### EXERCISE DESCRIPTION:
What you return must match the records below exactly, apart from the omitted pictures.

+++ LISTED ENTRIES

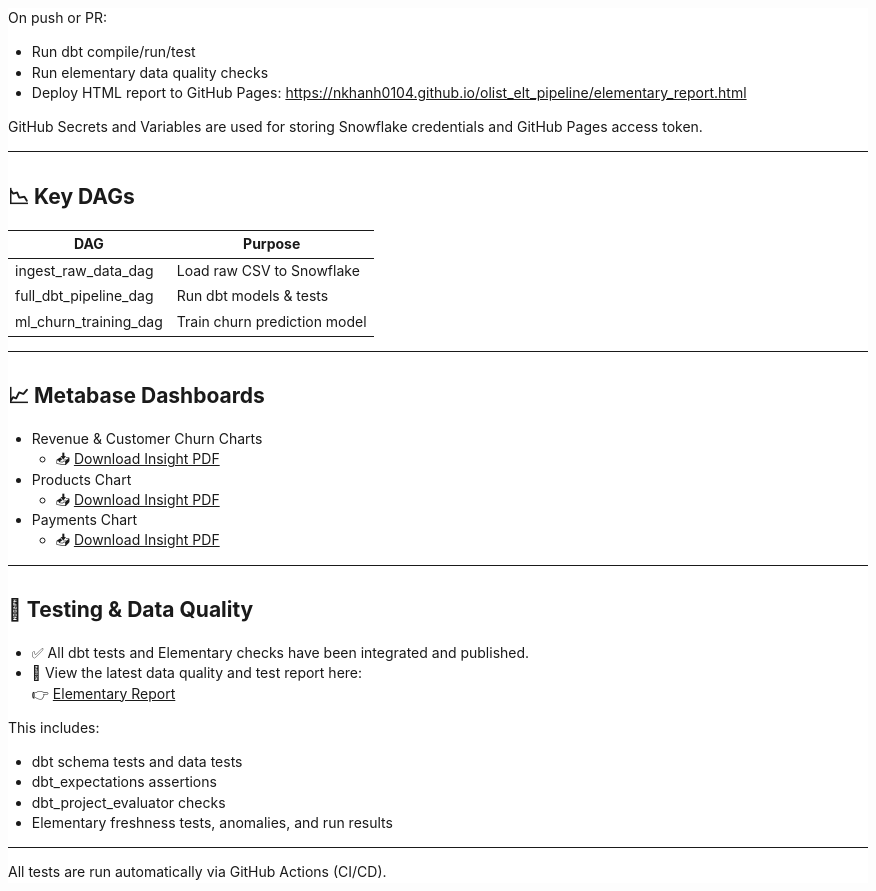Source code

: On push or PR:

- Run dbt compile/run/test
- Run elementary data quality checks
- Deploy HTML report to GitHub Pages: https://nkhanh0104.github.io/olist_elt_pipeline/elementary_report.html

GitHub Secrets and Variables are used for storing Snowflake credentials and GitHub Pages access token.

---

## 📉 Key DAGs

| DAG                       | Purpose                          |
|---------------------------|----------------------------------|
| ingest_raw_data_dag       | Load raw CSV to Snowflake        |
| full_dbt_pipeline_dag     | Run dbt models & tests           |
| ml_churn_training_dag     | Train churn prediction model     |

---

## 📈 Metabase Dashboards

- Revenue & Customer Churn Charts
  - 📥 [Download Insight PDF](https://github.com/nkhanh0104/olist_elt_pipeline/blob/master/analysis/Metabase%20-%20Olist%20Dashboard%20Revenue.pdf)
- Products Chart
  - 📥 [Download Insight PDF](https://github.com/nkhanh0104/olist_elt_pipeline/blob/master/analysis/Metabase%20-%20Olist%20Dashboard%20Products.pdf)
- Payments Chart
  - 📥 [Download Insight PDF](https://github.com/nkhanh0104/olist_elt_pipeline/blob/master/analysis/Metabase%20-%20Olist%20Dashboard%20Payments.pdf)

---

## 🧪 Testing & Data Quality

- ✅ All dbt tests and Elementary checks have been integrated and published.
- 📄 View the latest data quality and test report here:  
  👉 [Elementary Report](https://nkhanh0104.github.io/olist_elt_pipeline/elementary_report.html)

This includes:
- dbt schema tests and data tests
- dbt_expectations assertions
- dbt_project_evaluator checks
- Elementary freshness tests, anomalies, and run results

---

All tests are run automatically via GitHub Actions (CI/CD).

++++++

### RESPONSE AREA:
Source code

: On push or PR:

- Run dbt compile/run/test
- Run elementary data quality checks
- Deploy HTML report to GitHub Pages: https://nkhanh0104.github.io/olist_elt_pipeline/elementary_report.html

GitHub Secrets and Variables are used for storing Snowflake credentials and GitHub Pages access token.

---

## 📉 Key DAGs

| DAG                       | Purpose                          |
|---------------------------|----------------------------------|
| ingest_raw_data_dag       | Load raw CSV to Snowflake        |
| full_dbt_pipeline_dag     | Run dbt models & tests           |
| ml_churn_training_dag     | Train churn prediction model     |

---

## 📈 Metabase Dashboards

- Revenue & Customer Churn Charts
  - 📥 [Download Insight PDF](https://github.com/nkhanh0104/olist_elt_pipeline/blob/master/analysis/Metabase%20-%20Olist%20Dashboard%20Revenue.pdf)
- Products Chart
  - 📥 [Download Insight PDF](https://github.com/nkhanh0104/olist_elt_pipeline/blob/master/analysis/Metabase%20-%20Olist%20Dashboard%20Products.pdf)
- Payments Chart
  - 📥 [Download Insight PDF](https://github.com/nkhanh0104/olist_elt_pipeline/blob/master/analysis/Metabase%20-%20Olist%20Dashboard%20Payments.pdf)

---

## 🧪 Testing & Data Quality

- ✅ All dbt tests and Elementary checks have been integrated and published.
- 📄 View the latest data quality and test report here:  
  👉 [Elementary Report](https://nkhanh0104.github.io/olist_elt_pipeline/elementary_report.html)

This includes:
- dbt schema tests and data tests
- dbt_expectations assertions
- dbt_project_evaluator checks
- Elementary freshness tests, anomalies, and run results

---

All tests are run automatically via GitHub Actions (CI/CD).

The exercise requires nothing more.